The task: Show each line of the data below in which "label" occurs.

Data:
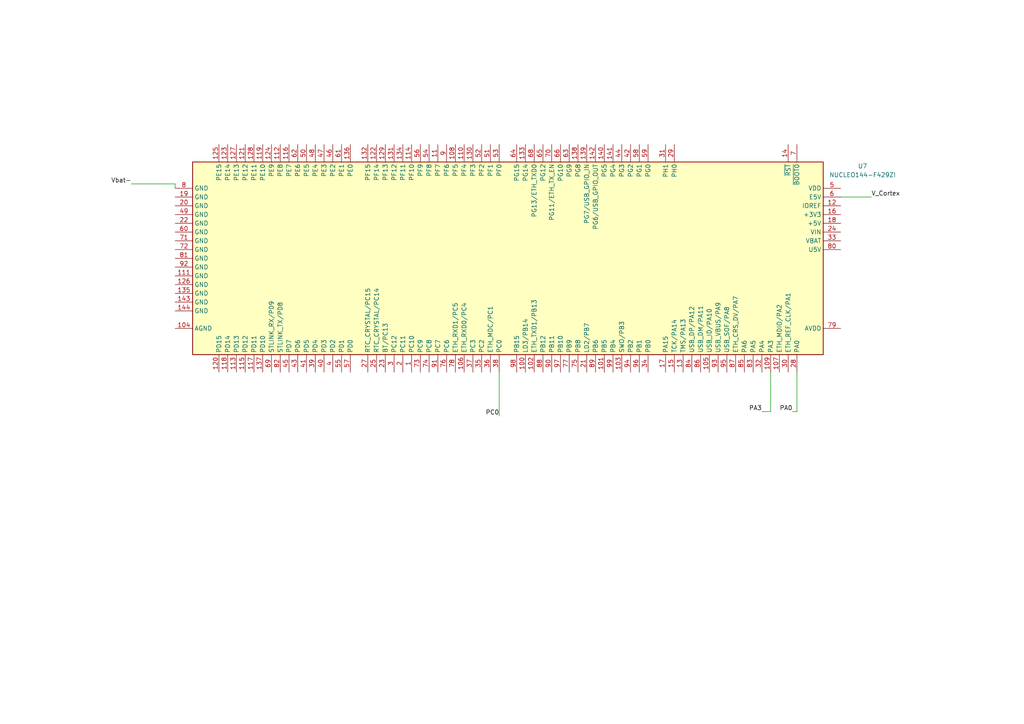
<source format=kicad_sch>
(kicad_sch
	(version 20250114)
	(generator "eeschema")
	(generator_version "9.0")
	(uuid "13a59859-6960-4105-bb84-f387ec0df0e7")
	(paper "A4")
	
	(wire
		(pts
			(xy 38.1 53.34) (xy 50.8 53.34)
		)
		(stroke
			(width 0)
			(type default)
		)
		(uuid "0fa6c9ec-0663-47de-b9f4-a559a519dc30")
	)
	(wire
		(pts
			(xy 144.78 107.95) (xy 144.78 120.65)
		)
		(stroke
			(width 0)
			(type default)
		)
		(uuid "90f4b63f-36f7-458c-8f62-b428f460fc5a")
	)
	(wire
		(pts
			(xy 50.8 53.34) (xy 50.8 54.61)
		)
		(stroke
			(width 0)
			(type default)
		)
		(uuid "a7e89216-a27f-475f-a37d-c3f988dc1a6d")
	)
	(wire
		(pts
			(xy 231.14 119.38) (xy 231.14 107.95)
		)
		(stroke
			(width 0)
			(type default)
		)
		(uuid "b429beba-1c10-43de-81c9-a76a44939781")
	)
	(wire
		(pts
			(xy 223.52 119.38) (xy 223.52 107.95)
		)
		(stroke
			(width 0)
			(type default)
		)
		(uuid "cb2c3dd8-525f-4caa-a9bb-81617346f517")
	)
	(wire
		(pts
			(xy 220.98 119.38) (xy 223.52 119.38)
		)
		(stroke
			(width 0)
			(type default)
		)
		(uuid "d751e614-dccf-4a34-a031-52d800ed680f")
	)
	(wire
		(pts
			(xy 229.87 119.38) (xy 231.14 119.38)
		)
		(stroke
			(width 0)
			(type default)
		)
		(uuid "d9dc3fe7-8b67-488a-9639-96b555487964")
	)
	(wire
		(pts
			(xy 243.84 57.15) (xy 252.73 57.15)
		)
		(stroke
			(width 0)
			(type default)
		)
		(uuid "f237fdd6-34b1-4a83-9d8a-cbb2397a7dd5")
	)
	(label "PA3"
		(at 220.98 119.38 180)
		(effects
			(font
				(size 1.27 1.27)
			)
			(justify right bottom)
		)
		(uuid "5e1c8346-55b5-4d84-9226-2e57856b6103")
	)
	(label "Vbat-"
		(at 38.1 53.34 180)
		(effects
			(font
				(size 1.27 1.27)
			)
			(justify right bottom)
		)
		(uuid "88f28d5a-8812-445c-bda5-8882f01fb324")
	)
	(label "PC0"
		(at 144.78 120.65 180)
		(effects
			(font
				(size 1.27 1.27)
			)
			(justify right bottom)
		)
		(uuid "a0738f3d-b06f-4e3e-9cb1-cc41e37a3954")
	)
	(label "V_Cortex"
		(at 252.73 57.15 0)
		(effects
			(font
				(size 1.27 1.27)
			)
			(justify left bottom)
		)
		(uuid "b3839c7f-b574-4563-9c0a-73fd5f99d4e5")
	)
	(label "PA0"
		(at 229.87 119.38 180)
		(effects
			(font
				(size 1.27 1.27)
			)
			(justify right bottom)
		)
		(uuid "bd7e2e23-df22-41bd-8163-ef98b3d2438e")
	)
	(symbol
		(lib_id "MCU_Module:NUCLEO144-F429ZI")
		(at 147.32 74.93 270)
		(unit 1)
		(exclude_from_sim no)
		(in_bom yes)
		(on_board yes)
		(dnp no)
		(fields_autoplaced yes)
		(uuid "aaf14912-bad8-452b-a055-5473fd0a9c45")
		(property "Reference" "U7"
			(at 250.19 48.1898 90)
			(effects
				(font
					(size 1.27 1.27)
				)
			)
		)
		(property "Value" "NUCLEO144-F429ZI"
			(at 250.19 50.7298 90)
			(effects
				(font
					(size 1.27 1.27)
				)
			)
		)
		(property "Footprint" "Module:ST_Morpho_Connector_144_STLink"
			(at 54.61 96.52 0)
			(effects
				(font
					(size 1.27 1.27)
				)
				(justify left)
				(hide yes)
			)
		)
		(property "Datasheet" "http://www.st.com/content/ccc/resource/technical/document/data_brief/group0/7b/df/1d/e9/64/55/43/8d/DM00247910/files/DM00247910.pdf/jcr:content/translations/en.DM00247910.pdf"
			(at 154.94 52.07 0)
			(effects
				(font
					(size 1.27 1.27)
				)
				(hide yes)
			)
		)
		(property "Description" "Nucleo 144 Development Board with STM32F429ZIT6 MCU, 256kB RAM, 1Mb FLASH"
			(at 147.32 74.93 0)
			(effects
				(font
					(size 1.27 1.27)
				)
				(hide yes)
			)
		)
		(pin "42"
			(uuid "f8e6e46f-3c27-4e7d-a9d9-a053c66a62a3")
		)
		(pin "14"
			(uuid "c59d7dd9-8ace-429c-8d69-38d02e2585ae")
		)
		(pin "29"
			(uuid "64547d73-0090-4aed-8d3d-f85524ddf7b6")
		)
		(pin "59"
			(uuid "419b1fb9-51ca-4aee-bda2-c7344fa2f79b")
		)
		(pin "70"
			(uuid "a6c22868-8647-491e-80d7-a269a02edfc1")
		)
		(pin "141"
			(uuid "21600806-c5df-4f15-81bf-667bbed31827")
		)
		(pin "142"
			(uuid "a5f07f7d-80c6-4c44-ad5f-36832b4b4de0")
		)
		(pin "7"
			(uuid "1d26f63d-1651-4989-ad57-a615e4a98333")
		)
		(pin "31"
			(uuid "8b1d9080-056e-4efb-a4ac-be64e3555114")
		)
		(pin "66"
			(uuid "85d9db75-06cd-4d15-97b9-ac1e55d97df6")
		)
		(pin "138"
			(uuid "a512fa0f-49b4-4d75-9d65-ec86cc5434fc")
		)
		(pin "58"
			(uuid "99092c8d-4bac-4afb-8c45-c3110f35e5ce")
		)
		(pin "44"
			(uuid "0817e630-9f84-4af2-93f3-208f23e31958")
		)
		(pin "131"
			(uuid "80c1fcf4-8ab9-4178-825b-b87c36b02367")
		)
		(pin "61"
			(uuid "7c03d324-8de9-44fc-bfcf-3a69479898d8")
		)
		(pin "63"
			(uuid "434f4a2b-ea10-4b75-bbe1-491774d0215d")
		)
		(pin "48"
			(uuid "900cbb3c-0613-4d57-a574-70bf80953d10")
		)
		(pin "9"
			(uuid "0e01d5c9-0d2f-45c7-829b-388404f40c6b")
		)
		(pin "139"
			(uuid "9bde1467-f5ff-45d8-be0d-9cd02f55c74d")
		)
		(pin "133"
			(uuid "9856407a-c0ba-463c-a6e6-ffae65f02040")
		)
		(pin "140"
			(uuid "ca48b944-e7fc-40ea-b725-159f9a47c2c2")
		)
		(pin "134"
			(uuid "9526db4b-2467-44d7-95b3-ce9ad2c60d96")
		)
		(pin "51"
			(uuid "15d608f9-bfb5-40b3-a074-14c5035771ce")
		)
		(pin "52"
			(uuid "81cadfa4-af8a-42b0-b7b4-da9395ca7b42")
		)
		(pin "130"
			(uuid "65dd082a-9087-4368-bb4b-db188dda2a4f")
		)
		(pin "64"
			(uuid "adb05fa5-4968-45fe-b59a-628397991637")
		)
		(pin "54"
			(uuid "bce20e7d-c54e-46ef-a4fe-0f2adfa0d952")
		)
		(pin "56"
			(uuid "06a2d9ec-0a6f-47f7-a528-1f06e401af82")
		)
		(pin "129"
			(uuid "06f9f0b1-8b1f-4ade-947e-d55be6e0d8c0")
		)
		(pin "68"
			(uuid "768b2ec7-f125-44f6-bc47-83cd62d8977e")
		)
		(pin "122"
			(uuid "f964c3ff-8747-4dbd-a89e-da956516de75")
		)
		(pin "65"
			(uuid "1de32ac6-4179-436f-9784-0498c8008722")
		)
		(pin "110"
			(uuid "eb23a6ee-ec8d-446d-83b7-23a5ec249c3f")
		)
		(pin "53"
			(uuid "b3aa4640-9a28-4111-94e2-47ad8779c7d9")
		)
		(pin "11"
			(uuid "28d1a569-e2a0-4966-8ffd-0db178bec6d6")
		)
		(pin "114"
			(uuid "b32e9c62-b78c-4465-8fa8-9109d6339e7a")
		)
		(pin "108"
			(uuid "ff378bc1-2156-4d0e-aa76-1dcbf2d8c330")
		)
		(pin "132"
			(uuid "68a59f63-6643-439a-9ac4-52d4c77977bc")
		)
		(pin "136"
			(uuid "f80a7160-d6b5-4ca0-a24e-6cebcba00ecf")
		)
		(pin "46"
			(uuid "ed4f41e6-6c49-44a9-8c7b-5fde107c96d4")
		)
		(pin "47"
			(uuid "543635fd-cd1e-4245-bbe4-eab8278761d5")
		)
		(pin "50"
			(uuid "c2f11331-a55b-497f-a42b-1b08cb189eeb")
		)
		(pin "62"
			(uuid "112dd059-8d57-4705-b787-59740161aa5a")
		)
		(pin "116"
			(uuid "6234fff0-3720-464e-980e-c6c3574dfda6")
		)
		(pin "112"
			(uuid "555be3e9-aafc-4038-b85f-77b6fb9fef6c")
		)
		(pin "124"
			(uuid "7992b50c-2c2b-40ed-b4e5-b03d2abafed9")
		)
		(pin "119"
			(uuid "60a66ac3-2d6e-43ed-a32a-bea9ebef8e77")
		)
		(pin "128"
			(uuid "57b98469-0fe1-404c-9ca5-18849ce29771")
		)
		(pin "18"
			(uuid "4b3a75d0-7837-4943-83a3-72923e362542")
		)
		(pin "127"
			(uuid "0457aa36-8e77-4812-96e2-3393cbca5a3e")
		)
		(pin "8"
			(uuid "dfdc1a74-efac-41d8-a13c-9ae4588a2154")
		)
		(pin "125"
			(uuid "c462cbe5-eb97-466c-ba8b-252f5aea72e6")
		)
		(pin "71"
			(uuid "6cf8654c-4a12-4617-a354-5e2fa097fe21")
		)
		(pin "72"
			(uuid "5d24ee7c-6613-4acd-985c-5de351f2b0bc")
		)
		(pin "143"
			(uuid "63f18208-8226-4730-8ec2-6a2490dd1e30")
		)
		(pin "12"
			(uuid "2b20c107-6682-4a34-916e-5c5e089d037c")
		)
		(pin "10"
			(uuid "b7c8bf4f-8567-4d1d-9dd8-eb888b0ff2d1")
		)
		(pin "49"
			(uuid "e22a9dba-181d-4a31-9cd4-a401abb2dbad")
		)
		(pin "60"
			(uuid "1918df00-de21-41df-8d69-81e86234a9e9")
		)
		(pin "92"
			(uuid "9d623c52-a3bb-46ce-a08e-0c7b196c04ca")
		)
		(pin "135"
			(uuid "79c370de-5ea8-470d-ab05-41f13b5be0c5")
		)
		(pin "121"
			(uuid "2b86bfb1-2bb4-44b4-a094-0ed136313791")
		)
		(pin "26"
			(uuid "5397b158-a593-47c3-bf69-fde6889be727")
		)
		(pin "16"
			(uuid "82546b4d-cf71-4aae-96ec-73492c52ead1")
		)
		(pin "19"
			(uuid "da8bc933-3aba-4550-a4a3-40ebfbee19a9")
		)
		(pin "33"
			(uuid "402349f4-03d4-41f6-99e8-1c9806e22f80")
		)
		(pin "93"
			(uuid "0401fba6-5a9c-4727-b816-70e9c5d30bde")
		)
		(pin "20"
			(uuid "0ca91a26-e569-4397-bcc9-9fa31d018dad")
		)
		(pin "123"
			(uuid "bd4848d0-065a-4f32-9791-64bc705efa05")
		)
		(pin "6"
			(uuid "d81c3f27-bfac-4ae3-a646-0176f297dd8a")
		)
		(pin "5"
			(uuid "a0749847-48b9-427c-8ac0-dfe8884132be")
		)
		(pin "22"
			(uuid "d1517e41-4a2e-45ba-94f4-ba6f7e14abc3")
		)
		(pin "67"
			(uuid "9103ebac-03ec-4c8e-91c0-67b3aa38666c")
		)
		(pin "24"
			(uuid "31a15069-3107-4e10-a4de-f2aa352880ed")
		)
		(pin "81"
			(uuid "dc26887e-92c0-477c-a0cf-4061d399ee78")
		)
		(pin "111"
			(uuid "ff09b822-2505-48fa-ac33-75a2c9ba3db2")
		)
		(pin "144"
			(uuid "00f957af-3e3f-4e02-8ab5-788c8e28e99f")
		)
		(pin "80"
			(uuid "2c3ced3d-02e9-4d6d-9d5c-30dec04a2443")
		)
		(pin "126"
			(uuid "345764b2-e936-4295-bbd1-ca5190b54575")
		)
		(pin "32"
			(uuid "a816cd09-e1c0-408f-a40c-05680819bb82")
		)
		(pin "83"
			(uuid "b3b75fc8-946c-4f59-96f3-88c1474a3f2f")
		)
		(pin "87"
			(uuid "20f48a05-4fed-4e65-9c32-637bb4881040")
		)
		(pin "95"
			(uuid "3182ffce-69e2-4691-8ad2-5a8534ca9ef1")
		)
		(pin "94"
			(uuid "470d78fb-3160-430f-969a-83e743627028")
		)
		(pin "104"
			(uuid "211f2323-0849-49a0-b17e-7b0aadc7b059")
		)
		(pin "28"
			(uuid "09898a2b-2ead-4cba-99ba-3022997f48de")
		)
		(pin "30"
			(uuid "da5746e7-7253-4b63-bbd2-f183205962d5")
		)
		(pin "79"
			(uuid "336c3e2a-ecad-449c-8c76-2f90d751dd93")
		)
		(pin "107"
			(uuid "a3bde251-7126-40c0-b89d-49ab7391907c")
		)
		(pin "109"
			(uuid "f4fb0644-c9b1-414f-a89e-6285fe335135")
		)
		(pin "85"
			(uuid "3ae343e4-bf1b-4d8b-ab1b-23269941b2ef")
		)
		(pin "15"
			(uuid "d4fdc972-db1d-4df4-b6c1-11a344e867ac")
		)
		(pin "101"
			(uuid "ea85169b-bbe4-4ffc-99d9-111c3ea0a341")
		)
		(pin "96"
			(uuid "505466e9-cb3a-4273-94bd-32a13b2cf26c")
		)
		(pin "84"
			(uuid "54e8a8f9-93c6-4c0e-bc55-b6898717ca7a")
		)
		(pin "99"
			(uuid "dcaa858a-47d9-4098-9ec3-18d726e7e596")
		)
		(pin "21"
			(uuid "8ac78bfe-faaa-43bb-92b9-6b007d716b1e")
		)
		(pin "75"
			(uuid "0b0cbe60-ea06-40c1-a540-952f954e14e2")
		)
		(pin "105"
			(uuid "1a21943e-cb8d-4f3b-97d2-871352b908b5")
		)
		(pin "97"
			(uuid "c5fec4d0-9d47-46e0-9ed7-084482f3af83")
		)
		(pin "103"
			(uuid "0e757a01-b2b8-495e-aff2-a1ab9ab9b1c4")
		)
		(pin "86"
			(uuid "0490c0b0-fe20-4bc0-a82c-aae9078b0210")
		)
		(pin "90"
			(uuid "9cd40a8e-0ae0-4739-8180-bb1a89d8bae0")
		)
		(pin "13"
			(uuid "bbc904e3-169b-42cc-a27d-ba4de578f397")
		)
		(pin "88"
			(uuid "67d7e37a-244f-46eb-aaee-f04ebfa9959c")
		)
		(pin "34"
			(uuid "2158e46b-6765-4c39-bdf0-e48c74f193d5")
		)
		(pin "17"
			(uuid "f8c716ac-06a5-497f-b6c5-f7957a0781a7")
		)
		(pin "102"
			(uuid "32259626-60ca-484c-89ea-af125943260b")
		)
		(pin "100"
			(uuid "5ce4aedb-a8fd-4037-8824-0daad33d856a")
		)
		(pin "98"
			(uuid "f6e9b9d0-5648-4011-a7ae-9bc586af47a7")
		)
		(pin "89"
			(uuid "fb2432f5-2a7e-4699-b2bf-9211c2f489d9")
		)
		(pin "77"
			(uuid "c3021963-891d-4880-bce2-cad6f9ce496d")
		)
		(pin "35"
			(uuid "5d3338aa-f9b9-4914-a7d5-3c0d8705b80d")
		)
		(pin "4"
			(uuid "b0cd4160-eabe-45ca-aa85-dcb734da3087")
		)
		(pin "74"
			(uuid "ab19c9d9-b422-4897-bb26-a09644ea7012")
		)
		(pin "137"
			(uuid "474d0d34-6e78-4ff9-b5ba-16d3f3c68595")
		)
		(pin "40"
			(uuid "580d992b-348b-4651-9bfd-10e06829c326")
		)
		(pin "113"
			(uuid "0ac6fc62-4bd7-476e-bdf5-fdce46f502d3")
		)
		(pin "37"
			(uuid "d4317f14-77dc-40ac-aabd-a4c920dadae1")
		)
		(pin "76"
			(uuid "5d64fe7d-37e1-456c-bf7a-eff18100c8f0")
		)
		(pin "25"
			(uuid "931046d6-285f-4c96-92cd-012efd42b6d5")
		)
		(pin "106"
			(uuid "1a524943-7a49-46e7-b618-b696723e0abf")
		)
		(pin "38"
			(uuid "bf51df40-a98c-4eb0-866f-011e0f691137")
		)
		(pin "57"
			(uuid "3f43356e-e2b9-434f-8ff7-19630503fa36")
		)
		(pin "43"
			(uuid "a5c7b169-20e1-4c8d-945f-db3aecf885ab")
		)
		(pin "91"
			(uuid "8a4737a9-82a1-42ad-854c-b7006e443092")
		)
		(pin "23"
			(uuid "53899ab7-3a83-4d69-b1d6-06060fddea3b")
		)
		(pin "2"
			(uuid "df3449e8-db64-4cf8-8a34-9d9304f9f6aa")
		)
		(pin "3"
			(uuid "a881480b-a8ce-4338-a8c5-09a862532cb2")
		)
		(pin "69"
			(uuid "d61d6dca-cbe5-4f95-8bba-37b869986395")
		)
		(pin "82"
			(uuid "db97aa8a-4d64-43fc-b03a-9e3fc5191669")
		)
		(pin "1"
			(uuid "ecf9152c-e6cc-437a-8017-80f27c0233fa")
		)
		(pin "41"
			(uuid "b694b31c-be53-41e9-b418-ac4fe1336f45")
		)
		(pin "36"
			(uuid "1bb8e4e1-6c50-45cf-ab71-4b6f17a291be")
		)
		(pin "73"
			(uuid "f01bb292-0a3a-455b-ba0e-60b005705901")
		)
		(pin "27"
			(uuid "419cd1da-e2b9-403a-b908-c2d8dcc4afc3")
		)
		(pin "78"
			(uuid "a19e650b-0ab1-4fc7-9a48-c16614b48703")
		)
		(pin "55"
			(uuid "b8164efc-a77b-4fda-8cc5-689f5fd56ebe")
		)
		(pin "39"
			(uuid "1708de97-87da-4cc8-8e2f-362ac5dc366e")
		)
		(pin "45"
			(uuid "42447841-b30a-4e9f-a0f3-e9830405a4d2")
		)
		(pin "117"
			(uuid "6732b2bc-1031-4d77-a73b-12b1fedfa3b2")
		)
		(pin "115"
			(uuid "37b4eb28-eccc-4ccd-aa15-c765025843e6")
		)
		(pin "118"
			(uuid "91d478e3-7e38-4f82-ae72-4050204c3752")
		)
		(pin "120"
			(uuid "6188f3a1-38eb-4bef-b4ad-deb9e14cb180")
		)
		(instances
			(project "Circuitos_ISE"
				(path "/fc1c7a48-e258-41da-82b5-172f051ec090/4fbb5a9a-ea10-48cd-bb73-ec3142f06d78"
					(reference "U7")
					(unit 1)
				)
			)
		)
	)
)

</source>
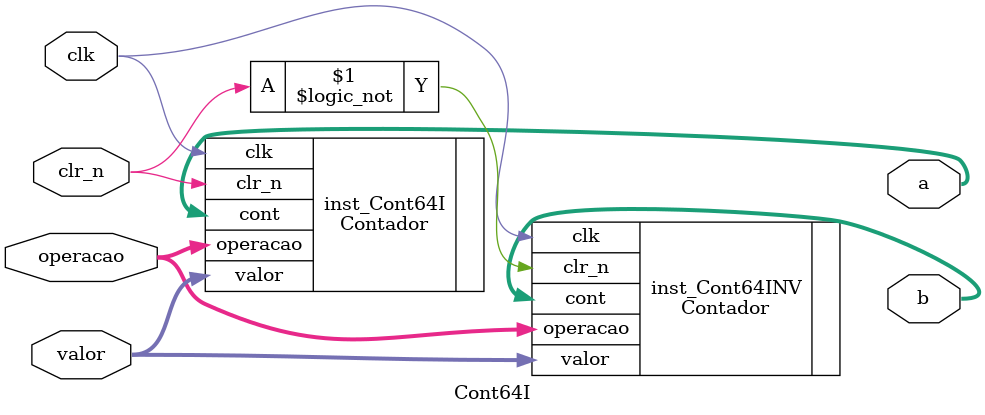
<source format=v>
module Cont64I
					(input clk, clr_n,
					input [5:0] valor,
					output[5:0] a,b,
					input[1:0]operacao
					);
					
Contador inst_Cont64I(
							.clk(clk), 
							.clr_n(clr_n),
							.valor(valor),
							.cont(a),
							.operacao(operacao)
							);
							
Contador inst_Cont64INV(
							.clk(clk), 
							.clr_n(!clr_n),
							.valor(valor),
							.cont(b),
							.operacao(operacao)
							);
														
endmodule

</source>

Solved problem:
	(label "PA3"
	(label "Vbat-"
	(label "PC0"
	(label "V_Cortex"
	(label "PA0"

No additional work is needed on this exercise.